I am wondering if there is (theoretically) the need of more than 3 CUDA streams for enabling an optimal overlapping of computations and H2D/D2H data transfers for compute capability > 2.0 (i.e., where we have two DMA engines which enables overlapping of H2D, D2H data transfers and kernel execution) even when not requiring that the time required for the H2D transfer, kernel execution, and D2H transfer are approximately the same

I don’t think there is a hard & fast rule; it all depends on the details of your use case.

In my experience, two or three streams are often all that is needed to hide most of the host/device copies behind computation kernels. Sometimes more streams than that would be advantageous, e.g. if the kernels are very small and you also need [partial] overlap of the kernels themselves.

I am confused now as to what you are looking for. The example I pointed at in #4 shows an exemplary use case involving small kernels, where the kernels can all run concurrently using more than three streams. That is the kind of use case I alluded to in #2 as well.

So you are not interested in scenarios where there are small kernels, even scenarios where those small kernels also involve D2H and H2D copies as stated in your original question?

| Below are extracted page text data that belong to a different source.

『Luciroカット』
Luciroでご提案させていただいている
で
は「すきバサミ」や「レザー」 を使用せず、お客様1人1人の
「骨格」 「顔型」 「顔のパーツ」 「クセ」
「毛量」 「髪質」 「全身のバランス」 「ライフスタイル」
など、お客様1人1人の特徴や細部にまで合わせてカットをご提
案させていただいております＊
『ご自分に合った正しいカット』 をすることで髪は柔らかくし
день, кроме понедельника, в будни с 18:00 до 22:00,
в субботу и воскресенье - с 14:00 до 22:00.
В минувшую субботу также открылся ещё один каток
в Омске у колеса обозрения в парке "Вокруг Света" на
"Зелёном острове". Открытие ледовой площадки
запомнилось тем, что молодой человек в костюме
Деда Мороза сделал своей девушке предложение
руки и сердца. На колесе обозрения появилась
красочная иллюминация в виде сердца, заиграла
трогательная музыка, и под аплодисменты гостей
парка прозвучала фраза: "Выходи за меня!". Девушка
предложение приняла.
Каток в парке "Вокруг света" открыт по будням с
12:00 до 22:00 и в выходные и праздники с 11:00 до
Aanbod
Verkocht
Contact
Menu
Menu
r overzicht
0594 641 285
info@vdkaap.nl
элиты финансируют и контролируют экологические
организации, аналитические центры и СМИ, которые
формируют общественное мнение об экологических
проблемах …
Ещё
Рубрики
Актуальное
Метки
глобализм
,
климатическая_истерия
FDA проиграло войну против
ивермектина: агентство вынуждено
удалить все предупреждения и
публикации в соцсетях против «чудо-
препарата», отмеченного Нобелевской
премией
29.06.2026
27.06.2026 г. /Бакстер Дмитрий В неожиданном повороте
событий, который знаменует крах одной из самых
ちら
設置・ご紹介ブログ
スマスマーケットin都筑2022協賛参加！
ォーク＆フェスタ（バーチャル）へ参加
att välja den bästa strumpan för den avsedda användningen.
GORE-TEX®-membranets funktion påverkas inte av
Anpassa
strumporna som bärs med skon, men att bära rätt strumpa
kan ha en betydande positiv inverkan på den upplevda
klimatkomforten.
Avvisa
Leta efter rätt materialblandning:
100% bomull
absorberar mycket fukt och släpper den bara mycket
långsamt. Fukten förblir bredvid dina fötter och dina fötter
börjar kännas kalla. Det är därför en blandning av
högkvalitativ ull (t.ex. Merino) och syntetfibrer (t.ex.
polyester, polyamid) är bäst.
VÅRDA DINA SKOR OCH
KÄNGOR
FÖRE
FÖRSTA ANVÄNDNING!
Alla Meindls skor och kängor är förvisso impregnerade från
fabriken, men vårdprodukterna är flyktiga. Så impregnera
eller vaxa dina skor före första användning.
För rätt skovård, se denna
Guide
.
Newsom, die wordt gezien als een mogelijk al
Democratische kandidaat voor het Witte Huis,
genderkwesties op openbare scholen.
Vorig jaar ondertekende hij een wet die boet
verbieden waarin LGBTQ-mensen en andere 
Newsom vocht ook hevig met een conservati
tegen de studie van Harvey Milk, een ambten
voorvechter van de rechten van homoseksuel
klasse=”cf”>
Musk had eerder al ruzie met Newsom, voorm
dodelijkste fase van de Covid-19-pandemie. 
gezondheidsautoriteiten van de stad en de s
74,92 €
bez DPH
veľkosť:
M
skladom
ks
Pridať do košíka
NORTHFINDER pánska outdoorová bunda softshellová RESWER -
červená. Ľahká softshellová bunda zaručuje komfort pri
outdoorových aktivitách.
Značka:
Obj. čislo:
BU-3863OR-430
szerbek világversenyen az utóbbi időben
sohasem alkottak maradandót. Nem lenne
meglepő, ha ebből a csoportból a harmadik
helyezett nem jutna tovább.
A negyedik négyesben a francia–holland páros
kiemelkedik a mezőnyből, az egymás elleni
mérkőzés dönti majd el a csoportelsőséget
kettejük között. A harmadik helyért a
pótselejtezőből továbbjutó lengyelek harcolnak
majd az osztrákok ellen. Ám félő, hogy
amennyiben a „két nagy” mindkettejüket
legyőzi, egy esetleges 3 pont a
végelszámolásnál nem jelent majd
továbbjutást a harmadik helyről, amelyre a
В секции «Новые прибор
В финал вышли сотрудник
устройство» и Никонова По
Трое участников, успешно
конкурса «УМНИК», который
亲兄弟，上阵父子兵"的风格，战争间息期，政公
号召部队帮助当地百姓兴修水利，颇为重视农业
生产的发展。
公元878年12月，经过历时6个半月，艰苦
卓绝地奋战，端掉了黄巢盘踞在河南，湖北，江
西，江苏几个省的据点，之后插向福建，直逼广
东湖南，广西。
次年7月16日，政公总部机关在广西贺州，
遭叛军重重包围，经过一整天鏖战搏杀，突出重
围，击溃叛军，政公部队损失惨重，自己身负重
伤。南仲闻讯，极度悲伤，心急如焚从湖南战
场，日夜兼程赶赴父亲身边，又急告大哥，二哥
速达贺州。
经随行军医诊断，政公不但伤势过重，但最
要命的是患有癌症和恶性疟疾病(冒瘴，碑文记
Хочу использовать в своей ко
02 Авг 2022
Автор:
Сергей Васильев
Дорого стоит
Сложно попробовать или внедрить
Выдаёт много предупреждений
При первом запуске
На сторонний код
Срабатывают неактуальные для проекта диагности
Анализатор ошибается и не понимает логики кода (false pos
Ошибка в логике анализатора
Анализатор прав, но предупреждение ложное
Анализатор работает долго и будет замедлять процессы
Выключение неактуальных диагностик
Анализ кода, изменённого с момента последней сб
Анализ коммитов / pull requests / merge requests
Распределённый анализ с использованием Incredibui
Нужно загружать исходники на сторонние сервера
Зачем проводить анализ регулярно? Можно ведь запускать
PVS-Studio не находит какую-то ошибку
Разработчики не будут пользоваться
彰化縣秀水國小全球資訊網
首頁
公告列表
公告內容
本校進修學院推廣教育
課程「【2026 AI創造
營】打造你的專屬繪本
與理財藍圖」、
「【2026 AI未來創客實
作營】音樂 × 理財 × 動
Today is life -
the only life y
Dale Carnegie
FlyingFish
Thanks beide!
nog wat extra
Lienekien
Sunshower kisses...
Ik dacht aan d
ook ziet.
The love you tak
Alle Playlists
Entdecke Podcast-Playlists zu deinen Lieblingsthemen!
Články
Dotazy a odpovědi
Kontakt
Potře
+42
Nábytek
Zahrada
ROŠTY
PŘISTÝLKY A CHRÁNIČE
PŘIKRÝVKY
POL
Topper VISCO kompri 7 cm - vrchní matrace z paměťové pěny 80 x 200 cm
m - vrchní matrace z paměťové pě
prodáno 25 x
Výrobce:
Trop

Let us assume for the sake of argument that we could establish conclusively that for a scenario of “large” kernels with D2H and H2D activity one can always achieve “optimal” overlap using <= 3 non-default streams (for some suitable definition of “large” and “optimal”). Where or how would that matter?

Note that I am not saying that it is even possible to conclusively establish the stated premise, because frankly, I don’t know that one can show that.